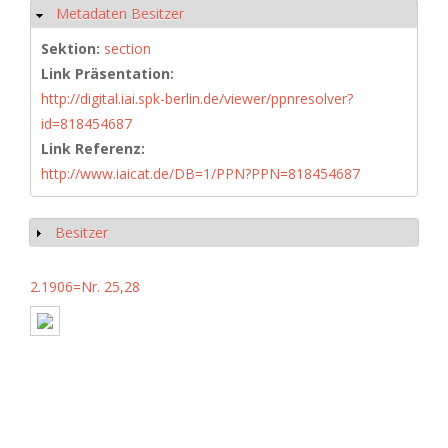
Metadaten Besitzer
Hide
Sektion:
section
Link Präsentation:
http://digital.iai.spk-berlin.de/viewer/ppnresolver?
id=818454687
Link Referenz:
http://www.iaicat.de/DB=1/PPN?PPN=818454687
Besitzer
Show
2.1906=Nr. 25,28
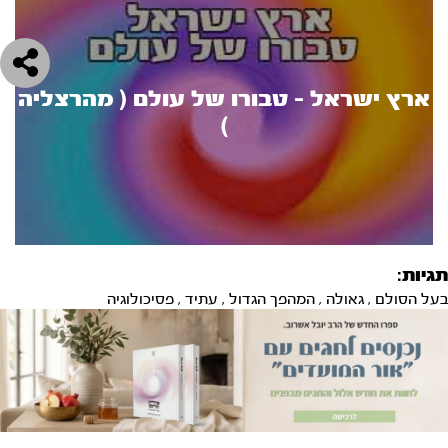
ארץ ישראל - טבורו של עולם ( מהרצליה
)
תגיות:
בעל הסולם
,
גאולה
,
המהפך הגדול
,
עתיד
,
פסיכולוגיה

★ ★ ★ ★ ★ ★ ★

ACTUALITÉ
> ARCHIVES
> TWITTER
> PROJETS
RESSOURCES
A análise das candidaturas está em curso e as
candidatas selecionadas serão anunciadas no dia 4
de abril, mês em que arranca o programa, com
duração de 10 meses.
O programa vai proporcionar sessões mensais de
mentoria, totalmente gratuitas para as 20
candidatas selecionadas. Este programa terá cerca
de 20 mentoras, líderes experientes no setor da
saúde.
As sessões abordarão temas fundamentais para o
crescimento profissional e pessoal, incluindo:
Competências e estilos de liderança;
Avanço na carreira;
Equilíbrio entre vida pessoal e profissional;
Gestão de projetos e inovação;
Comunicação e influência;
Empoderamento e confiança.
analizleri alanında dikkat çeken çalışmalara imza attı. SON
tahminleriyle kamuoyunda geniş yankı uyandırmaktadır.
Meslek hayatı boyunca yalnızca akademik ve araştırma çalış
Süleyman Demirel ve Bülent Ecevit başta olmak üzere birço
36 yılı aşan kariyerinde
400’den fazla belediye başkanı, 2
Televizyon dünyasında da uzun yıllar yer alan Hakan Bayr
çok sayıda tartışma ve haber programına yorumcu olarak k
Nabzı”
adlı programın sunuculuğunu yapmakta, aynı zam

★ ★ ★ ★ ★ ★ ★

TASK PROMPT —
Precisely the lines between those holding "tahminleriyle kamuoyunda geniş" and "adlı programın sunuculuğunu", inclusive, are to be reproduced from the listing above, with nothing added.

TASK SOLUTION —
tahminleriyle kamuoyunda geniş yankı uyandırmaktadır.
Meslek hayatı boyunca yalnızca akademik ve araştırma çalış
Süleyman Demirel ve Bülent Ecevit başta olmak üzere birço
36 yılı aşan kariyerinde
400’den fazla belediye başkanı, 2
Televizyon dünyasında da uzun yıllar yer alan Hakan Bayr
çok sayıda tartışma ve haber programına yorumcu olarak k
Nabzı”
adlı programın sunuculuğunu yapmakta, aynı zam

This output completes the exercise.